The girls also allegedly assaulted a police officer during the incident in Hemsworth last month.

Officers from the South Kirkby neighbourhood police team and health officials have now issued a warning to parents who supply booze to under 18s.

Insp Jackie Turton, from the NPT, said: “We have conducted 16 test purchase operations at off licences and not one sold alcohol to underage children. So they must be getting it off their parents.”

Dr Andrew Furber, NHS Wakefield District’s director of public health, said: “Excessive drinking can lead to disastrous health and social consequences for young people and their families.

“If you drink to excess it immediately makes you more vulnerable and prone to risky behaviour. So if you are a parent buying booze for you son or daughter you are putting them at risk of crime, violence and sexual exploitation and long term binge drinking will seriously damage their health.

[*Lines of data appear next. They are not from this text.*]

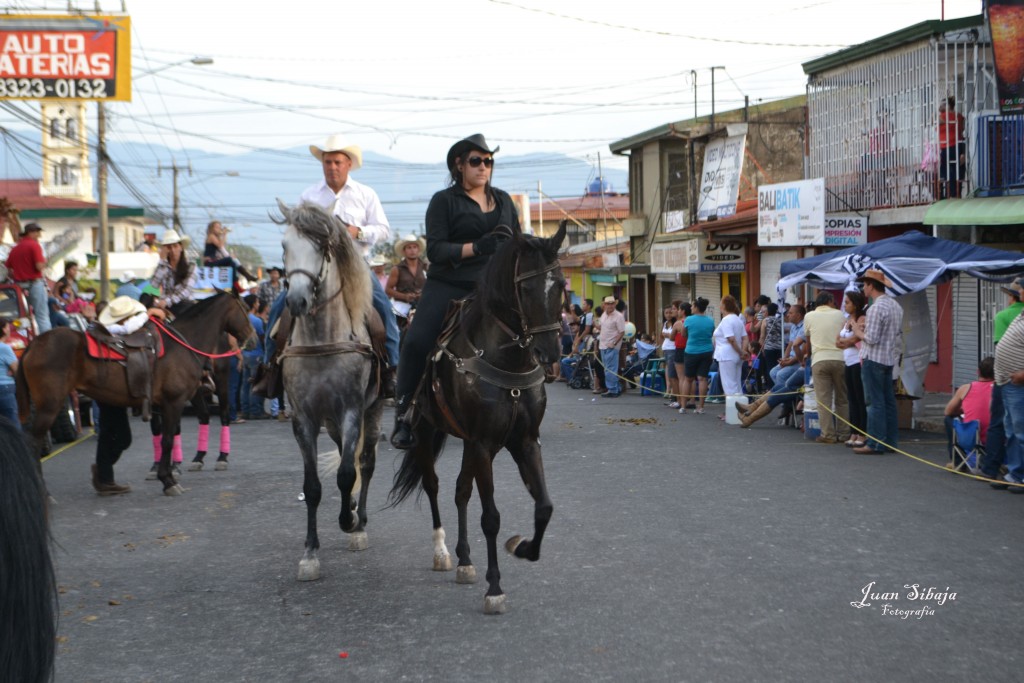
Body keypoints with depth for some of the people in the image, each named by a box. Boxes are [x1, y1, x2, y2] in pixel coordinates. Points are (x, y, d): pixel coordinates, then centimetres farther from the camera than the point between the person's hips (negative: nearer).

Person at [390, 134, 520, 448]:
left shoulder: (504, 200, 18)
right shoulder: (444, 201, 4)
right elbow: (435, 250, -8)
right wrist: (476, 248, -22)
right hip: (448, 288, -3)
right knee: (417, 342, -20)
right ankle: (404, 416, -7)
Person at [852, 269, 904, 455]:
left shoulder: (876, 308, -18)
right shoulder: (895, 305, 11)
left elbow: (872, 338, -21)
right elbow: (900, 334, 16)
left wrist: (858, 332, -3)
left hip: (873, 359, -9)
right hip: (889, 358, 9)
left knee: (875, 402, -6)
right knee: (888, 401, 12)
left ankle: (875, 444, -5)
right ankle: (890, 440, 17)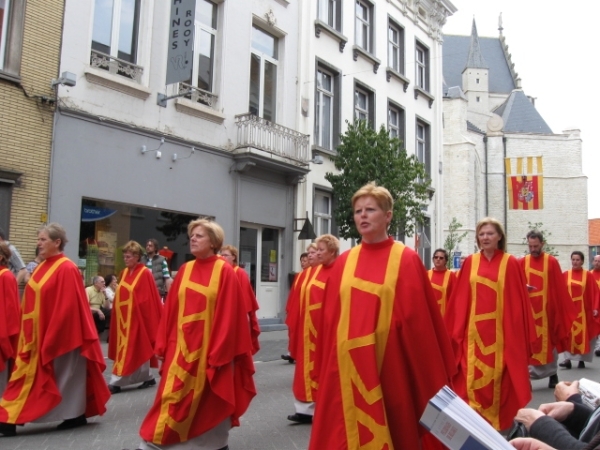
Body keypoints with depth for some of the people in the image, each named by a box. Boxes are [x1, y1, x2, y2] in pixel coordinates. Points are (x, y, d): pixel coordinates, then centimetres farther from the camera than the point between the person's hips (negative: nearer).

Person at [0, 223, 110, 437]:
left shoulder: (67, 269, -16)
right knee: (30, 374, 10)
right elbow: (33, 303, 16)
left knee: (65, 374, 1)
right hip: (38, 333, 9)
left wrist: (51, 335, -18)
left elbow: (67, 307, -19)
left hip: (60, 335, -9)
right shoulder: (42, 267, 11)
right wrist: (29, 333, 15)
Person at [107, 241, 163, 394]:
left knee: (131, 349, -3)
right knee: (137, 350, 11)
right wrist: (118, 312, 11)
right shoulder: (124, 273, 10)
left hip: (136, 317, -8)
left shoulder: (145, 273, -11)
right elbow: (121, 295, 15)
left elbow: (148, 299, -12)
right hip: (124, 316, 8)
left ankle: (116, 383, -1)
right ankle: (148, 378, 21)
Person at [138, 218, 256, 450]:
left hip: (210, 347, -4)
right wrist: (164, 344, 2)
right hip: (182, 347, 5)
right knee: (175, 396, 6)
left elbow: (228, 314, -12)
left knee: (210, 400, 7)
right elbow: (171, 310, 7)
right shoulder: (185, 270, 7)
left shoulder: (225, 271, -9)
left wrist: (219, 351, -15)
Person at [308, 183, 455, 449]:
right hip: (347, 366, 3)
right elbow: (330, 318, 8)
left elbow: (418, 320, -5)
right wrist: (324, 367, 5)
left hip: (390, 365, -3)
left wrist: (431, 376, -6)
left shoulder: (406, 260, -3)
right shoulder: (343, 262, 7)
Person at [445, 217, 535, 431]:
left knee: (498, 375, 5)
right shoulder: (470, 263, 5)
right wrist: (457, 330, 2)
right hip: (474, 329, 2)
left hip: (500, 330, -2)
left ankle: (498, 419, 22)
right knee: (473, 375, 2)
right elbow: (460, 299, 5)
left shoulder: (510, 263, -1)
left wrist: (519, 332, -3)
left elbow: (518, 301, -1)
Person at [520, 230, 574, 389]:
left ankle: (553, 374, 23)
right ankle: (527, 375, 2)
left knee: (550, 341, 9)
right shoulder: (522, 262, 4)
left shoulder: (552, 262, 0)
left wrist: (563, 309, -2)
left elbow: (559, 287, 0)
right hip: (528, 310, 1)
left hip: (547, 309, -1)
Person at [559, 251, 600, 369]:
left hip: (583, 309, 0)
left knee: (582, 334, 6)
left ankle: (581, 359, 14)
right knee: (568, 334, -1)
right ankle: (568, 359, -2)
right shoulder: (565, 275, 1)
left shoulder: (588, 275, -2)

“We don’t want to see that happening and that’s why we are working hard to tackle these issues. However, there’s a lot that the community as a whole can do to make a difference too. If you are a parent or carer we’d ask you think about your own drinking habits and what impact that might be having on your children and not to buy alcohol for under 18s.

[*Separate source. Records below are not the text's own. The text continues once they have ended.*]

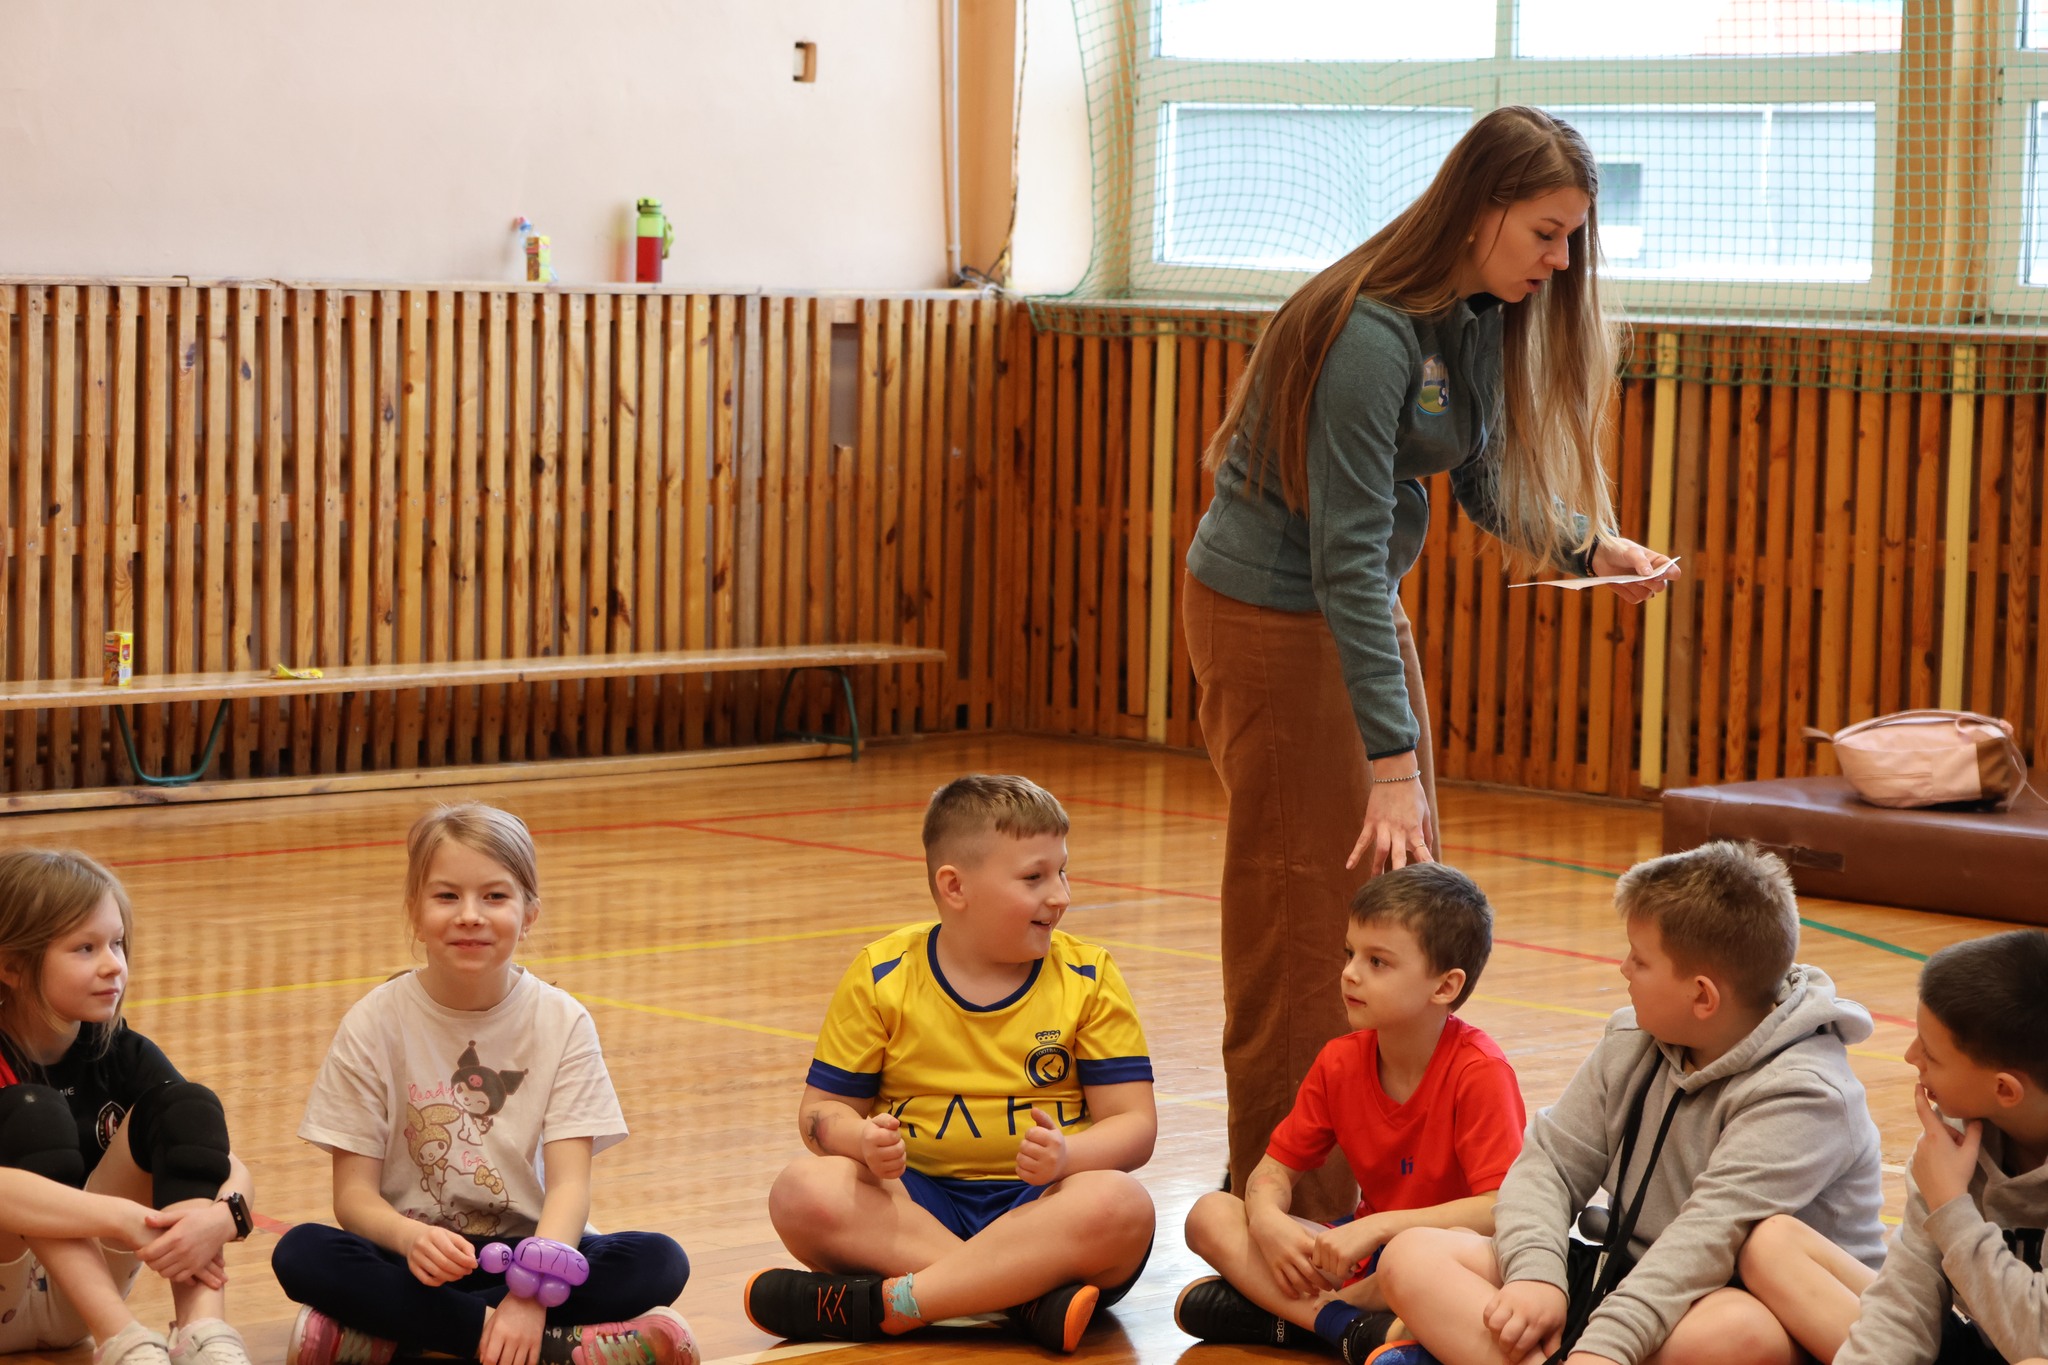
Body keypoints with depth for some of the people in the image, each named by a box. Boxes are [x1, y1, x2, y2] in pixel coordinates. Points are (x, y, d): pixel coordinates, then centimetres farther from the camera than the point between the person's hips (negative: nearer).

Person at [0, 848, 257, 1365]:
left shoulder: (121, 1055, -3)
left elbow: (231, 1168, -12)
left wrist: (221, 1215, -36)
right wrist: (124, 1220, -48)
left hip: (80, 1286, 5)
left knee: (188, 1108, -15)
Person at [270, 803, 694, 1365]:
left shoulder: (562, 1022, -4)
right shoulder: (375, 1024, -5)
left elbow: (569, 1185, -12)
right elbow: (354, 1193, -7)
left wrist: (532, 1292, -32)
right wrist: (411, 1237, -31)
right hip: (416, 1263, -1)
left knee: (659, 1262, -27)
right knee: (302, 1254, -31)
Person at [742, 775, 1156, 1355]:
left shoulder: (1088, 981, 3)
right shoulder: (881, 977, 4)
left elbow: (1133, 1123, -1)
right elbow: (823, 1107, 6)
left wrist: (1066, 1155, -24)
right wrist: (866, 1144, -19)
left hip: (1037, 1201, -1)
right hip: (918, 1199, 1)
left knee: (1119, 1204, -35)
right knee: (803, 1191, -29)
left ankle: (884, 1303, -33)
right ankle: (1030, 1296, -34)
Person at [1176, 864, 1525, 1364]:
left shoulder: (1479, 1073, -19)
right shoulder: (1340, 1064, 0)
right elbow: (1275, 1170, 5)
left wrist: (1376, 1226, -31)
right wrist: (1267, 1220, -19)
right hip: (1364, 1252, 6)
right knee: (1210, 1214, -9)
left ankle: (1284, 1311, -24)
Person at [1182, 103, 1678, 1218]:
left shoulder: (1484, 316, -1)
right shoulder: (1372, 333, -28)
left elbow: (1486, 479, 11)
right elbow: (1346, 557, -29)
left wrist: (1587, 545, -9)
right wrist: (1391, 758, -30)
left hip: (1360, 611, 9)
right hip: (1271, 615, -9)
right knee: (1301, 904, -3)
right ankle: (1287, 1207, 6)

“The younger generation today are increasingly copying the worrying patterns of drinking they see amongst their peers and adults.”

Health problems linked with alcohol use - particularly during childhood - include cancer of the mouth, throat, oesophagus or larynx, breast cancer in women, heart disease or an irregular heartbeat - which can lead to a heart attack - high blood pressure, stroke, liver damage such as cirrhosis and liver cancer, depression, memory loss and dementia.

Medical evidence also shows that drinking too much alcohol can harm brain development in young people.

Alcohol can also lead you to behave in an unacceptable or risky manner, such as carrying out acts of crime or anti-social behaviour, having unprotected sex or taking illegal drugs.

Young people who are concerned with how much they are drinking should call Rebound, the Young People’s Specialist Substance Misuse Service, on 01977 599912.

Anyone with information about people buying alcohol for or selling to underage drinkers should call police on 0845 6060606 or Crimestoppers, anonymously, on 0800 555111.